FeminaErecta // Posted 19 July 2010 at 10:45 am

If someone is sexually harrassing you in school, then they are committing a crime, sod ridicule, get them in front of a judge!

Laurel Dearing // Posted 19 July 2010 at 11:22 am

@Shea, theyd just say “dont flatter yourself” and tease you for liking them instead =/

Jennifer Drew // Posted 19 July 2010 at 1:10 pm

I strongly recommend making enquiries with other girls. Ask if they are routinely subjected to male ridicule and if so, suggest you all form a group and then seek out the perpetrators and tell them ‘women and girls do not like/enjoy being subjected to sexual/physical/verbal harassment.’

Stop harassing girls. Just say that – no excuses just tell them to stop harassing girls. If this has no effect, then the girls as a group must seek out a teacher and demand these boys be held accountable.

Group action is always far more effective than individual action – particularly so when it concerns challenging pseudo male entitlement and pseudo male domination over women and girls.

Jane // Posted 19 July 2010 at 3:29 pm

You could try:

‘The next time someone offers you a penny for your thoughts – take it.’

Jayne // Posted 20 July 2010 at 8:47 pm

Tell them you don’t understand them as you don’t, in fact, speak foolish.

StopSexistRemarks // Posted 21 July 2010 at 3:42 pm

Schools also bear some responsibility for providing a “sexist remark” free culture. Visit our blog to read more about working with schools to stop sexist comments. Take Action!

annifrangipani // Posted 23 July 2010 at 4:45 pm

I hope I am allowed to post this link. I’ve come across Fair Game magazine in my professional work and it looks great. It looks like they have an online forum on their website too so that could be a good place to talk to other like-minded women and find out more about the women’s side of the sport:

I know it’s hard when you want to prove your point and feel that you’re standing your ground, but sometimes, it’s just not worth it. As long as you know what you enjoy and are confident in that, don’t let anyone tell you what you can and can’t do. Just ignore them and they’ll soon go away. It’s frustrating, but you keep the upper hand!

Best of luck

Lola // Posted 29 July 2010 at 1:45 pm

I always found that the satisfaction is in proving someone wrong rather than arguing.

I was always the quiet, ‘weird’ one at school. The one that didn’t act like a stereotypical girl. I wore the trousers, not the uniform skirt and had quite short blue hair. People always expected me to be a lesbian, not intelligent or good at anything, so I done my thing and proved them all wrong. I showed everyone I was actually good at basketball and at tennis, I was actually the best at history and english, and I wasn’t in fact a lesbian, though sometimes I wished I was, as it was always the boys who made stupid remarks.

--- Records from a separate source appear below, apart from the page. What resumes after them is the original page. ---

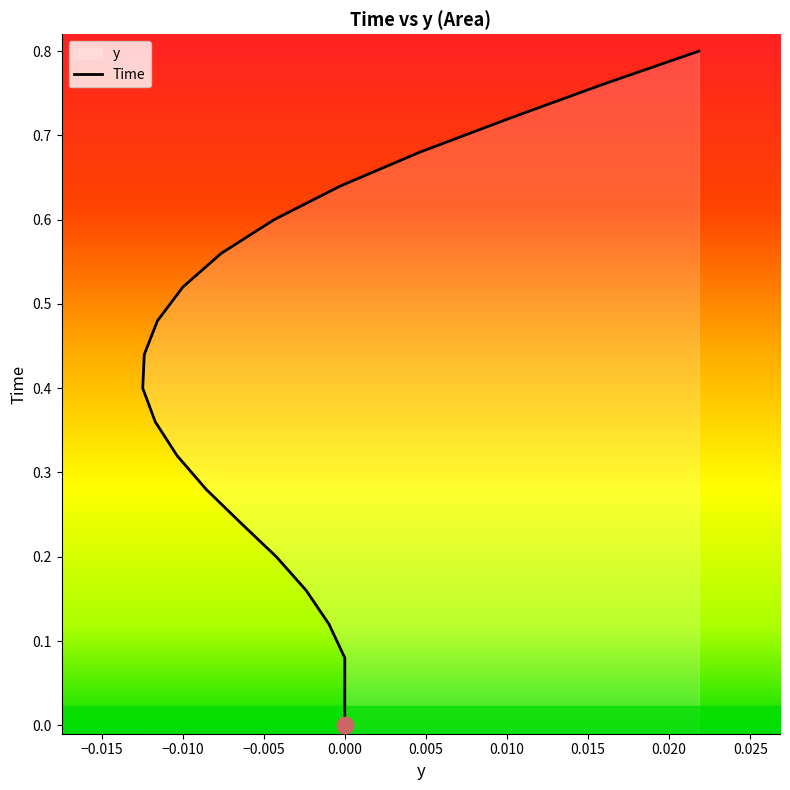

How many values exceed 0?

20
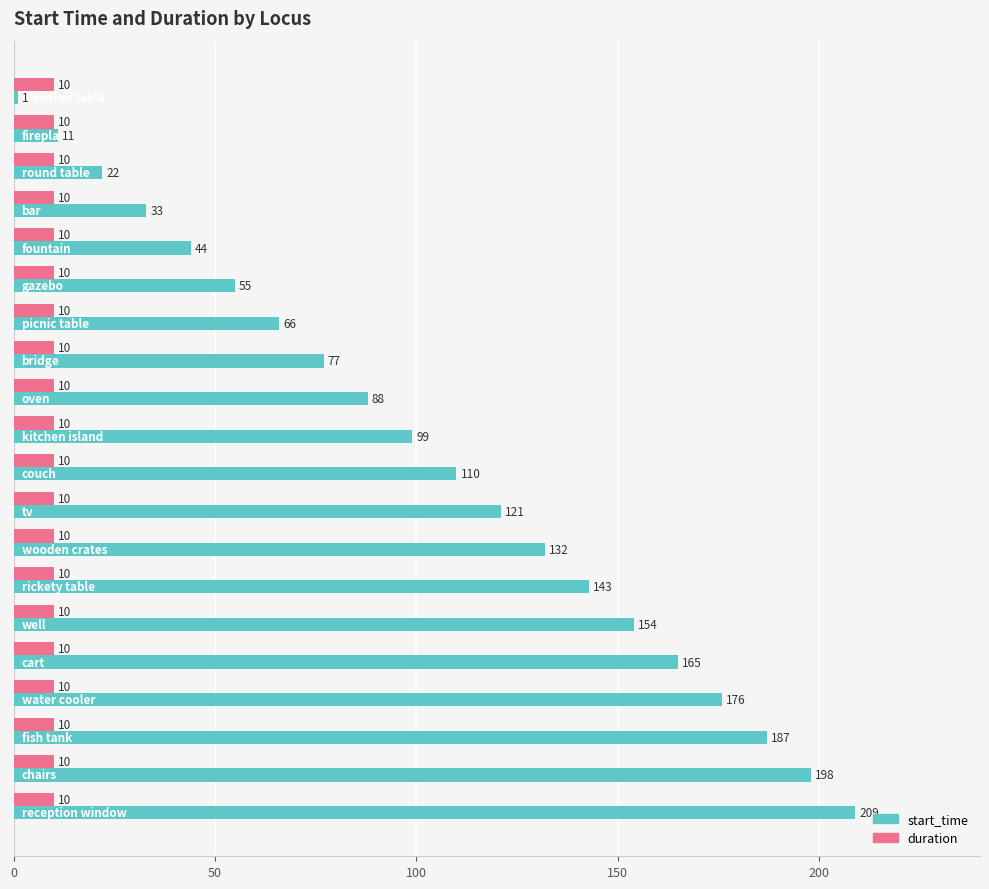

What is the maximum value for start_time?

209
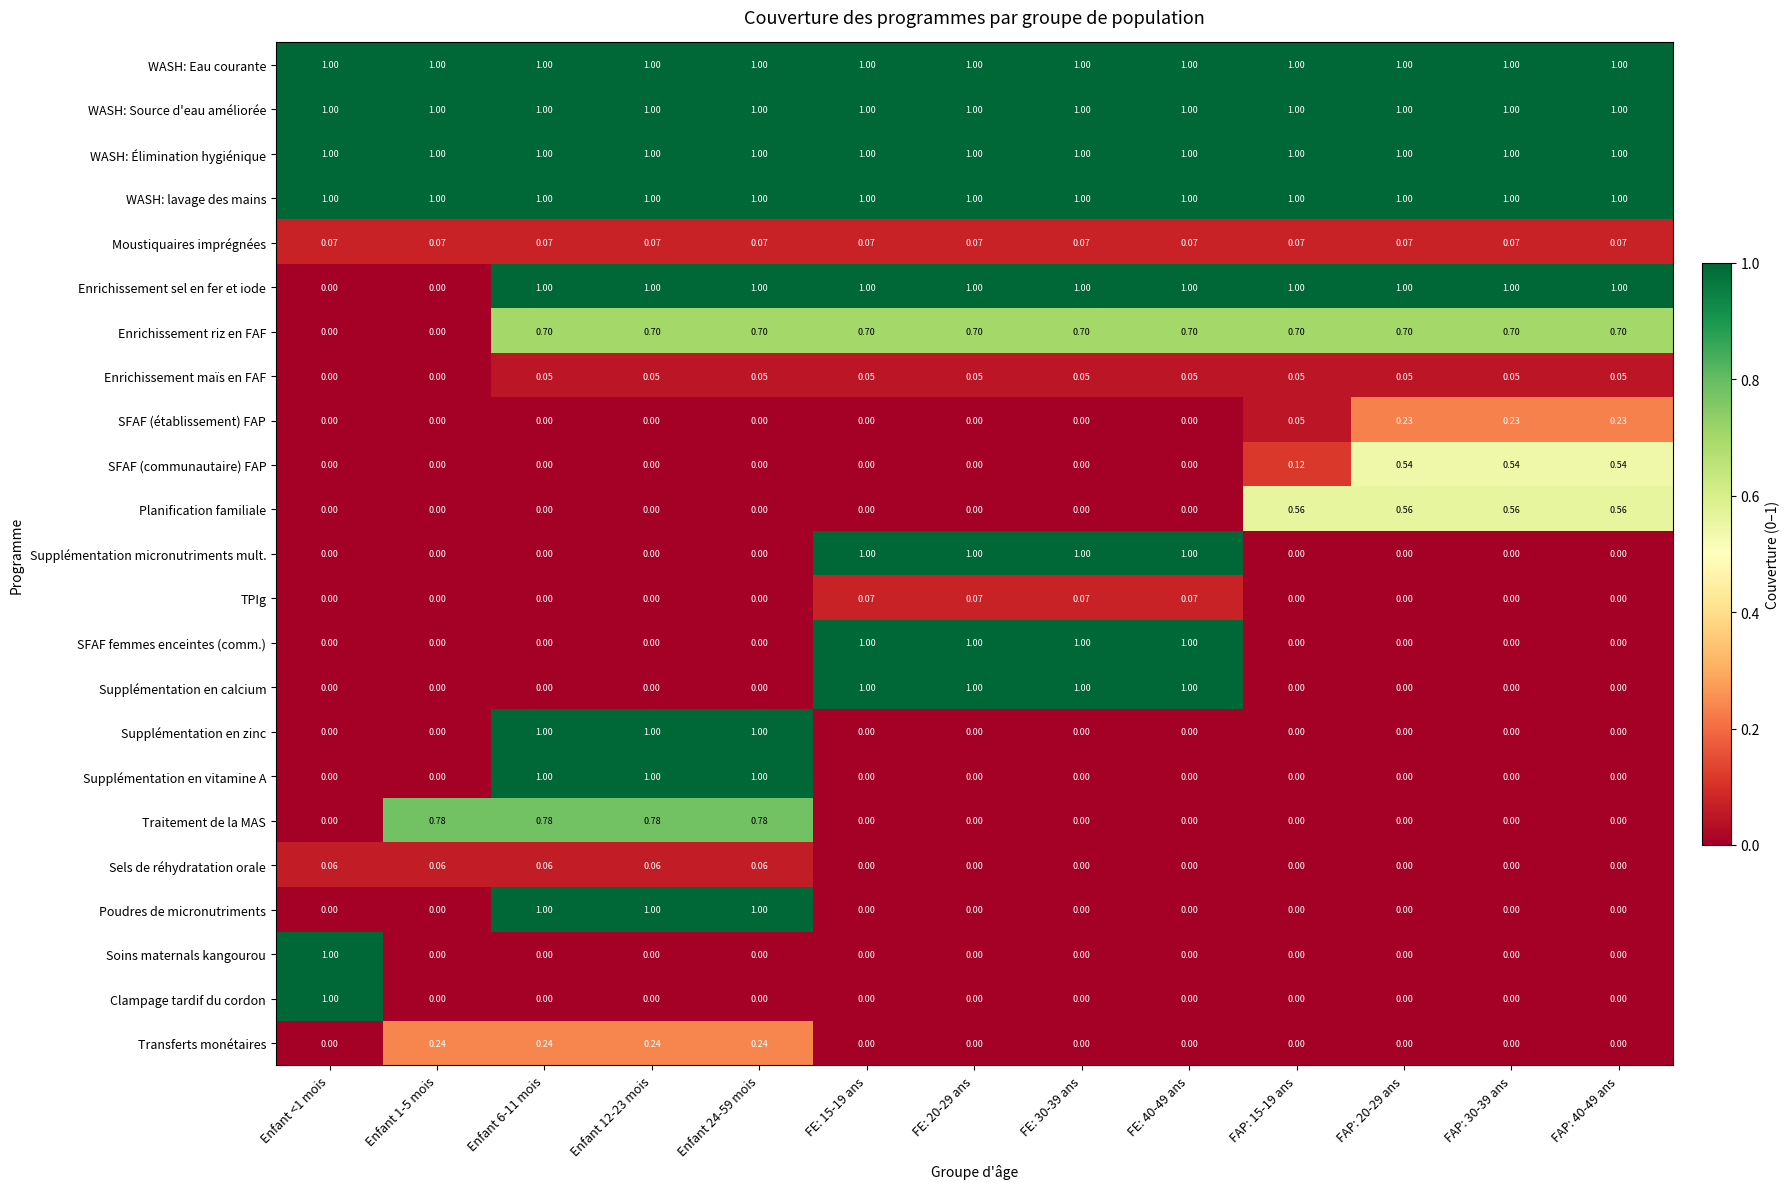

Is the value of Supplémentation en vitamine A at FE: 40-49 ans greater than the value of Supplémentation en zinc at Enfant 6-11 mois?

No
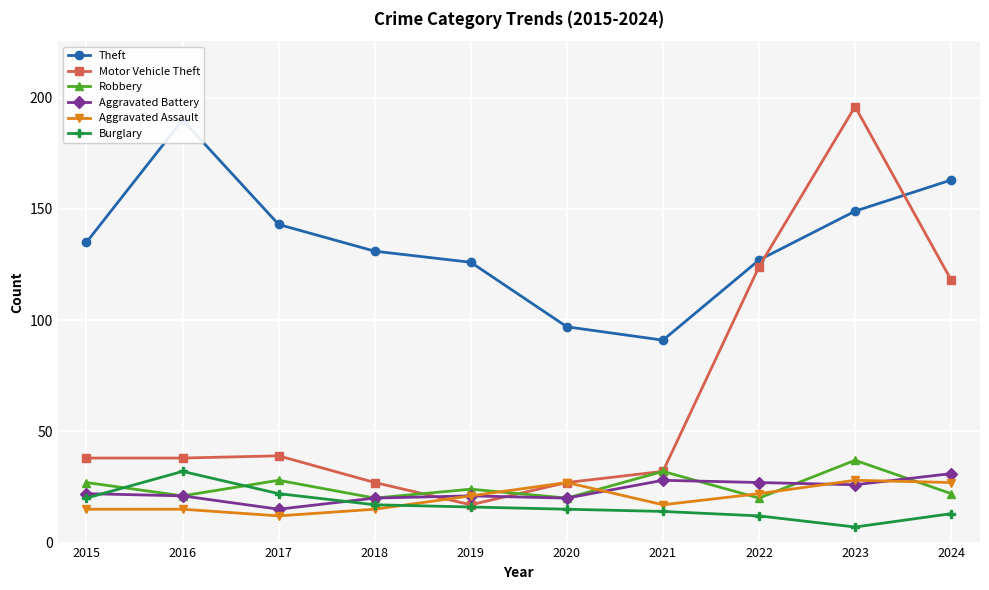

What is the difference between the second highest and minimum values in the Robbery series?

12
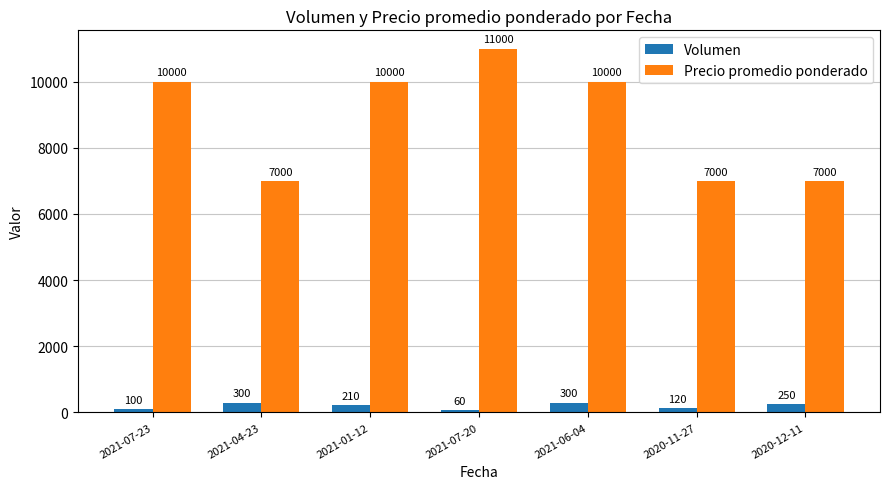

What is the difference between the maximum and minimum values in the Precio promedio ponderado series?

4000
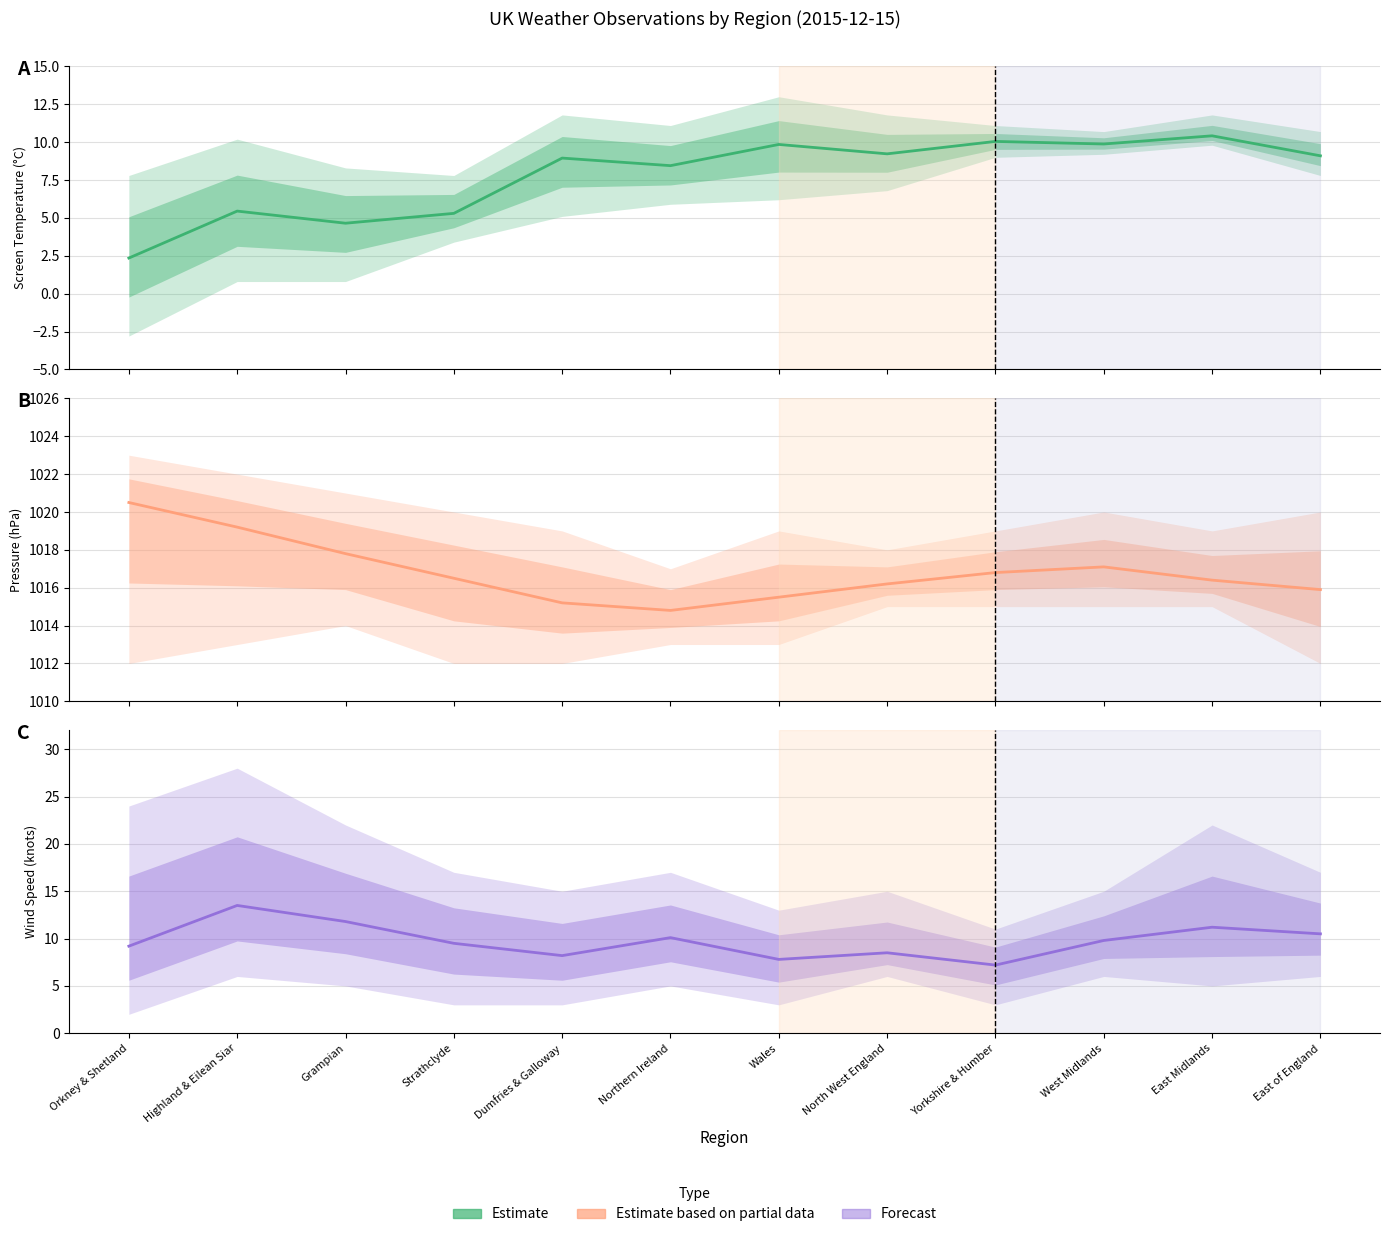

What value does the Mean Pressure series have at Orkney & Shetland?

1020.5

I even put a teacher in his place during a class quiz when he was making up questions aimed at the boys (we had been split into the boy team and the girl team), on subjects that girls surely wouldn’t know about, such as sports and rock music, and me and my female class mates answered a good number correctly.

Rise above it and prove them wrong without acknowledging their prescence. I always find it’s the best way.